Умбекка прижалась щекой к горячему оконному витражу. Из глаз ее текли соленые, теплые слезы. Она даже не услышала, как скрипнула дверь, не слышала, как прогрохотали по вымощенному булыжником двору колеса повозки. Противная муха вернулась к окну и уселась прямо между пухлыми грудями Умбекки.

— Госпожа?

Умбекка вздрогнула:

— Нирри?

ГЛАВА 25

ПУГОВИЦЫ

— Госпожа, там досточтимый Воксвелл приехали…

Умбекка запахнула лиф.

— Что ты там мелешь, девчонка? — выпалила она, не оборачиваясь, неестественно громко. — Хорошо, Нирри, накрывай стол к чаю. Пора. Сколько раз я должна повто…

«Заметила? Догадалась? — металось в голове у Умбекки. — Я должна стоять не оборачиваясь, пока она не приберет на столе, пока не уйдет… »

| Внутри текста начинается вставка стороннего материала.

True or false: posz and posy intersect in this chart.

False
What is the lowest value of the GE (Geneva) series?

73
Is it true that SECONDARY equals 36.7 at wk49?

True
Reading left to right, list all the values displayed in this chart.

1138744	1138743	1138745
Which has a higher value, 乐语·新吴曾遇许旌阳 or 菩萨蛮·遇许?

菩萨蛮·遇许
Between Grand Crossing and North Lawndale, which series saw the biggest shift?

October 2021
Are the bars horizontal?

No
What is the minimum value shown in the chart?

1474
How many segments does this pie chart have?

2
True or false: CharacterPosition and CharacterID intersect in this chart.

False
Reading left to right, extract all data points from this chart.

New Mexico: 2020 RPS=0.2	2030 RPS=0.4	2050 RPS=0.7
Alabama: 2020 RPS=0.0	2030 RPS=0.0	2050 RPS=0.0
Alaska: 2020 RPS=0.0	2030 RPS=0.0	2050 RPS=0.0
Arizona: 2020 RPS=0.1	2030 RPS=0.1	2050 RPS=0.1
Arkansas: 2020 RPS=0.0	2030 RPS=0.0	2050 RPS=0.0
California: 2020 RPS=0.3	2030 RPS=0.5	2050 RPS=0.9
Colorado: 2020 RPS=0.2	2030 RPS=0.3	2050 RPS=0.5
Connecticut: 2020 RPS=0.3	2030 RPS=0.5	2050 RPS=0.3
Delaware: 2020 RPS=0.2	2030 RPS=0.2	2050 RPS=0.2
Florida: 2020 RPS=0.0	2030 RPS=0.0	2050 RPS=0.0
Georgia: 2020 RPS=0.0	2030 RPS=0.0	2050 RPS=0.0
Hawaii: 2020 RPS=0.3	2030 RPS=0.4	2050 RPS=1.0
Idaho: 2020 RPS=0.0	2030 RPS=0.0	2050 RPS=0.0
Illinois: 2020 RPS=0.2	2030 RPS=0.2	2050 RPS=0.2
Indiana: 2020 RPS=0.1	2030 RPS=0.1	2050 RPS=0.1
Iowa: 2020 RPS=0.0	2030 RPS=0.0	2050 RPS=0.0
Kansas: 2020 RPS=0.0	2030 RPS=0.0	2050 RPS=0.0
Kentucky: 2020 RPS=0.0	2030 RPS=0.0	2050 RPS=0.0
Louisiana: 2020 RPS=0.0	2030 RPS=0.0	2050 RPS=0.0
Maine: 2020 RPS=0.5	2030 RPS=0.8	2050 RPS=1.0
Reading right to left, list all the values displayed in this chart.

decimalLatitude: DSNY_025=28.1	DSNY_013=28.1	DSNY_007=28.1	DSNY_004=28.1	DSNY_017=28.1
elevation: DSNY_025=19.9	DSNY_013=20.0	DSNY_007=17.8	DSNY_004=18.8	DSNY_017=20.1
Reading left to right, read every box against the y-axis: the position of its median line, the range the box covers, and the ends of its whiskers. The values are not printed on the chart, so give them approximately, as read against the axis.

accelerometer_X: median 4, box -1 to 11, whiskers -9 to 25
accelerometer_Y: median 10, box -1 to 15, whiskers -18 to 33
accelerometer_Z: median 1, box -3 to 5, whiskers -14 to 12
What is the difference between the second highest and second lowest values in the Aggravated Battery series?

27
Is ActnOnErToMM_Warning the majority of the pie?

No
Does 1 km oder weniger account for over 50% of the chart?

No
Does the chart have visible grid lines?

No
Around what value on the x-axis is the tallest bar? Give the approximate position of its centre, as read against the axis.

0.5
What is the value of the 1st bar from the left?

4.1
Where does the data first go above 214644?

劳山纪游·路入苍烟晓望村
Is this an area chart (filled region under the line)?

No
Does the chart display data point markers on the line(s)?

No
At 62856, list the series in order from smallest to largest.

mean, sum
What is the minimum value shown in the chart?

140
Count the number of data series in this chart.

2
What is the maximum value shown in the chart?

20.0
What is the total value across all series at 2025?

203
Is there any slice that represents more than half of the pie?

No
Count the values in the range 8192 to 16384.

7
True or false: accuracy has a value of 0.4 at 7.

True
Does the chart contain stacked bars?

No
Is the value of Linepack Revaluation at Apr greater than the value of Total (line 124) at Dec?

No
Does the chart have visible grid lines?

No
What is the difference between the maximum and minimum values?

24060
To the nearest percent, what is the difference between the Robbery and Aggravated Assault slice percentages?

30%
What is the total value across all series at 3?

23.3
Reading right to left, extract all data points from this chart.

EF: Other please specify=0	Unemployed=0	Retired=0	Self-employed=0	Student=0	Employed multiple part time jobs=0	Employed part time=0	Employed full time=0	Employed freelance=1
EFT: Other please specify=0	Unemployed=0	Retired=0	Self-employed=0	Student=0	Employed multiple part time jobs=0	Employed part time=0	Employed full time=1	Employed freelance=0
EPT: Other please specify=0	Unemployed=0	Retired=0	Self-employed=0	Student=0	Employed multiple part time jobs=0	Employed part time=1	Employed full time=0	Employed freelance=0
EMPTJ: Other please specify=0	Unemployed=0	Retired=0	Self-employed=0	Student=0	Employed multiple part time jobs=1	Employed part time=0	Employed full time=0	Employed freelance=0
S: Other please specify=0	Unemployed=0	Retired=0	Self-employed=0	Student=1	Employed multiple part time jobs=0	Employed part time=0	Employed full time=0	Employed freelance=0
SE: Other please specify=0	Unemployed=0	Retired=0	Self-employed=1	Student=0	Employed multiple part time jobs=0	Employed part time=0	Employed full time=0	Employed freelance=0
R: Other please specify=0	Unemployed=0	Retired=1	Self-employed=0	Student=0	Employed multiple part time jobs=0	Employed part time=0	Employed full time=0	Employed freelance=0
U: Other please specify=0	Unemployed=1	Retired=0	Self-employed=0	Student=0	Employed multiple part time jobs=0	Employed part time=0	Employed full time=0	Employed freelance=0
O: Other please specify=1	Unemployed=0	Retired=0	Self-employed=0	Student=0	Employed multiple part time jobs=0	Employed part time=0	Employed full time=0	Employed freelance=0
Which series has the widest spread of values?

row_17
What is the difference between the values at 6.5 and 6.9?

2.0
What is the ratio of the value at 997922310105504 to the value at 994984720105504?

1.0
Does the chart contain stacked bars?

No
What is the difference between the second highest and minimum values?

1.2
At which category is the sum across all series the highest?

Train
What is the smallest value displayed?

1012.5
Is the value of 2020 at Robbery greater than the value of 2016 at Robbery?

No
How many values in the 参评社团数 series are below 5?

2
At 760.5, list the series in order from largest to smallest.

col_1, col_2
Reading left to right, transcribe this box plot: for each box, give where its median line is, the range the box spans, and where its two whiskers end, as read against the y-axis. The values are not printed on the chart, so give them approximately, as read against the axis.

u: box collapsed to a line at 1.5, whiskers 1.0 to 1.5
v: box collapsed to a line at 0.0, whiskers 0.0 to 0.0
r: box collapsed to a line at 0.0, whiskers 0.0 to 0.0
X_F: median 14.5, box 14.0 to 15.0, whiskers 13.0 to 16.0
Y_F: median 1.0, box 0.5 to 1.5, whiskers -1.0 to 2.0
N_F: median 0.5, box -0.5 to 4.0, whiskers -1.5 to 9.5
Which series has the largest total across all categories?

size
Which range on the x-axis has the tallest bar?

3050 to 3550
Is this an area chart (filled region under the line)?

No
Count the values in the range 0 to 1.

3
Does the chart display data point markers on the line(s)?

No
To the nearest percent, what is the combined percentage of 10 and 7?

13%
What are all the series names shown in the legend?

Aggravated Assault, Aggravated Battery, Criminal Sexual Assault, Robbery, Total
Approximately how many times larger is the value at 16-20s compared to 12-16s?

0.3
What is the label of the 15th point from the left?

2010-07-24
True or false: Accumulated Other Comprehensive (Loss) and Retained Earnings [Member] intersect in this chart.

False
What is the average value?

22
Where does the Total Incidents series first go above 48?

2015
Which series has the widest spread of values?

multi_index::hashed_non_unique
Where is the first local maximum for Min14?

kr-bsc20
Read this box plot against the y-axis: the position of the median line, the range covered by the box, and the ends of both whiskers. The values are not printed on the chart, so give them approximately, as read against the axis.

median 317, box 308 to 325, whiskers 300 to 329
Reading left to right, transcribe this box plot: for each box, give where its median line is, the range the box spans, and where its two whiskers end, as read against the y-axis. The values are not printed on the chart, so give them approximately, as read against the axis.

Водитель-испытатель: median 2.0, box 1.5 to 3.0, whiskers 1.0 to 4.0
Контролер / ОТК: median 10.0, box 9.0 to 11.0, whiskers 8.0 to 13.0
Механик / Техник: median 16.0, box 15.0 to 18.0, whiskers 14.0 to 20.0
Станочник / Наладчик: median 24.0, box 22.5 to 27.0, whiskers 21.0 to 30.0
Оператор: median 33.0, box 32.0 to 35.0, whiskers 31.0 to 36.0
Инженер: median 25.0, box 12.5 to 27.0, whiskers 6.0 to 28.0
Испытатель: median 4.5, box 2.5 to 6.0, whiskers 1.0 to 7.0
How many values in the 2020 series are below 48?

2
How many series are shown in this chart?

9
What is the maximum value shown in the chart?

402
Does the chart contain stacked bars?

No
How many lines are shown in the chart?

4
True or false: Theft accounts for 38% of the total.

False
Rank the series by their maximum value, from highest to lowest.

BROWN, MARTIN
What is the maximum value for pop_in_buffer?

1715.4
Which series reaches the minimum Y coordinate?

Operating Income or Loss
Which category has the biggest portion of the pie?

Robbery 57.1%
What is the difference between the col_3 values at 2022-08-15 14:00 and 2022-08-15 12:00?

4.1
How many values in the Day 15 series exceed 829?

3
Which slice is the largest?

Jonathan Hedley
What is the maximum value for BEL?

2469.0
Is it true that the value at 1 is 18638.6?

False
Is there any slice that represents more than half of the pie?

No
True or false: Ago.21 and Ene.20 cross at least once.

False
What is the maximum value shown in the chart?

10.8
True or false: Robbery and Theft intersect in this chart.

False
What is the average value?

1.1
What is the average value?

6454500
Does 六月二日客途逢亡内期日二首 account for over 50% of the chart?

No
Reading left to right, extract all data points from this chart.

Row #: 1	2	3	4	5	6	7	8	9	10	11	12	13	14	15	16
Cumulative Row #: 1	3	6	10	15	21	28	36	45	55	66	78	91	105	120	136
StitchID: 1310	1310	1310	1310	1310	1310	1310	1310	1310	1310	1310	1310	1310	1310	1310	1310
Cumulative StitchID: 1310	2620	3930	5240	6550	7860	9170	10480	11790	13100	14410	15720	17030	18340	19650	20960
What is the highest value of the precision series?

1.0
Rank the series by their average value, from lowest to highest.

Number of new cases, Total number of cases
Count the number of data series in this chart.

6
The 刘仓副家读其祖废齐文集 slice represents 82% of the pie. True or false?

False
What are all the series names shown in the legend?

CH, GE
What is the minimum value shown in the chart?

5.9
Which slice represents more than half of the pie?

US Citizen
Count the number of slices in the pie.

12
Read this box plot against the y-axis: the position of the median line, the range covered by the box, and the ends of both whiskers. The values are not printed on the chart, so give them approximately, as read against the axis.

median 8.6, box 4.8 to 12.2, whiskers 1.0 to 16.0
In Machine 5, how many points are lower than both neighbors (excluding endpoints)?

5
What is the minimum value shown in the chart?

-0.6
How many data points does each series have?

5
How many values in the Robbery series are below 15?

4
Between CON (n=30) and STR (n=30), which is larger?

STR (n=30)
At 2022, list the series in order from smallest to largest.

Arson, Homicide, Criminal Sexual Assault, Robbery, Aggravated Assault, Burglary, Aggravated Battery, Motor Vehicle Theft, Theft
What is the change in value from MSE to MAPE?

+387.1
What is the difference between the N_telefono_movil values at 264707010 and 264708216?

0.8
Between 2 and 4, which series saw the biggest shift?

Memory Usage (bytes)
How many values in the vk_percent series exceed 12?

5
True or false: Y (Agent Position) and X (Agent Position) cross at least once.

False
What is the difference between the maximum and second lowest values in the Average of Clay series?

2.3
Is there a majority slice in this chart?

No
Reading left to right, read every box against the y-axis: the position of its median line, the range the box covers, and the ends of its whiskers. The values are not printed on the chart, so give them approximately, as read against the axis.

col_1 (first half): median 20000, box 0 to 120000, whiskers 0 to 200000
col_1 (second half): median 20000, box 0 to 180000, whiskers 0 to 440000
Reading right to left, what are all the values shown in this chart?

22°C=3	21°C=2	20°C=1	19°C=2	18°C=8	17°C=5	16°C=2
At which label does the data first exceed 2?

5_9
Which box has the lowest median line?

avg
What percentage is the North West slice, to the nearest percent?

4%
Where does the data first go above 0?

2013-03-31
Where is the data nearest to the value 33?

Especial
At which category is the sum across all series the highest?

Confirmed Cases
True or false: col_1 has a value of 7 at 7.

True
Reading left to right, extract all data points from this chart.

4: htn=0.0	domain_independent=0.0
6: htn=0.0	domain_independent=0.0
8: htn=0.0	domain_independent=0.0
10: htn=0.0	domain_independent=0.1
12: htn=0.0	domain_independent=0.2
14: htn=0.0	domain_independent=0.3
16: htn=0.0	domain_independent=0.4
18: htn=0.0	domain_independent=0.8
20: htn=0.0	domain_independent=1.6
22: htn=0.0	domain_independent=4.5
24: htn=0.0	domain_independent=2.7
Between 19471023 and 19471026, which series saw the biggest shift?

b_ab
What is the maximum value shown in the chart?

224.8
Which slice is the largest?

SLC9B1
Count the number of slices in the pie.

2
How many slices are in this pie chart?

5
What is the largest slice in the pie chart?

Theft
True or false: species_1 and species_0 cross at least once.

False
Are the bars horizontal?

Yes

Однако ни чашки, ни ложки не звенели. А вот шаги Нирри приближались.

— Мэм, я говорю, досточтимый Воксвелл пришли.

— Как… пришли?

Эти слова вырвались у Умбекки криком. Она чуть было не обернулась. Полным ужаса взглядом обшарила двор. Карета! Ей стало нестерпимо страшно.

— Госпожа Ренч! Госпожа Ренч! — это лекарь шел по лестнице. — Прошу прощения за вторжение, добрая госпожа, но я был в деревне…

А вдруг он все видел? Вдруг заметил ее в окне? Умбекка отчаянно застегивала пуговицу за пуговицей. Догадался ли он? Он был уже почти рядом ней. Но молчал. Вязание! Умбекка схватила недовязанный шарф и прижала к груди.